* _Task brief_:
There is a line below that contains "cereal box: present". Please reproduce it and all following lines exactly, through the final one.

* _Data segment_:
======

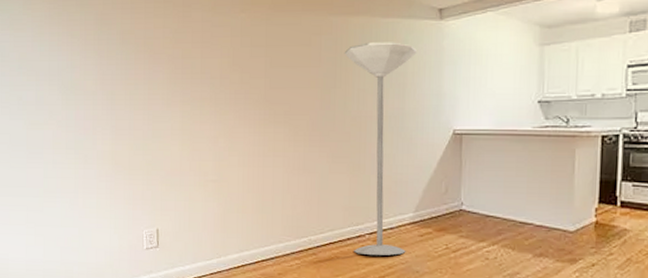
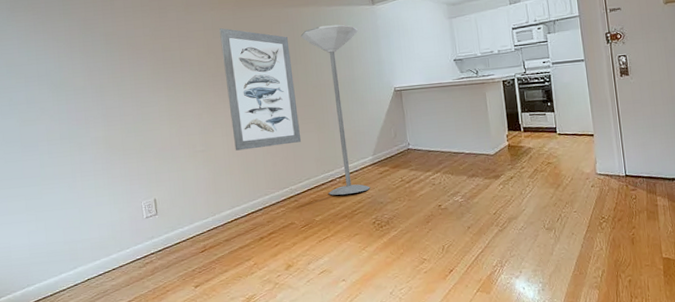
wall art: none [248,36,330,186] -> present [220,28,302,151]

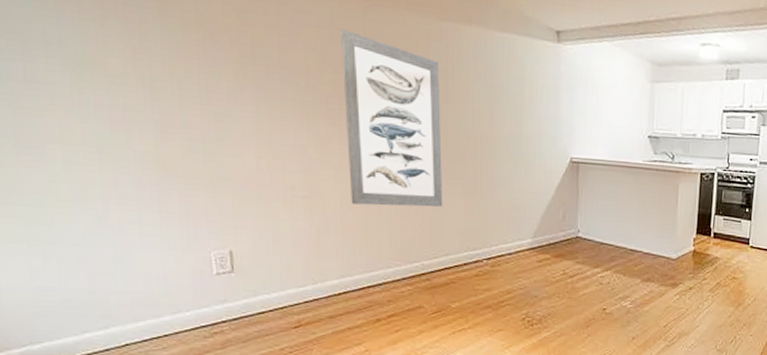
floor lamp: present [300,24,370,195] -> none [456,56,534,281]

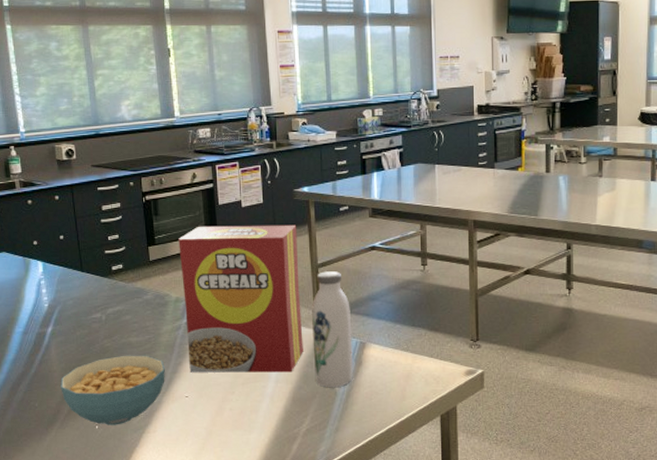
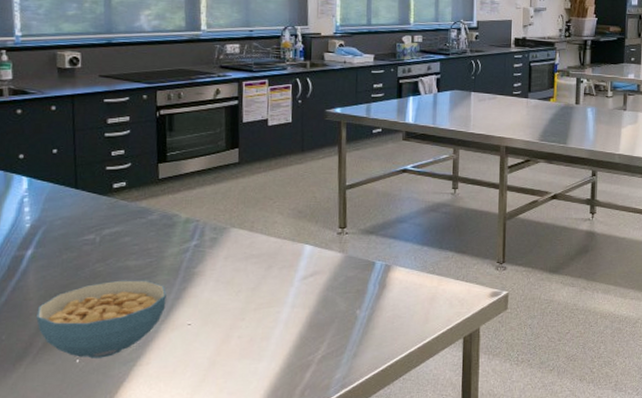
cereal box: present [178,224,303,373] -> none [194,143,326,298]
water bottle: present [312,271,353,387] -> none [335,193,378,311]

======

* _Your response_:
cereal box: present [178,224,303,373] -> none [194,143,326,298]
water bottle: present [312,271,353,387] -> none [335,193,378,311]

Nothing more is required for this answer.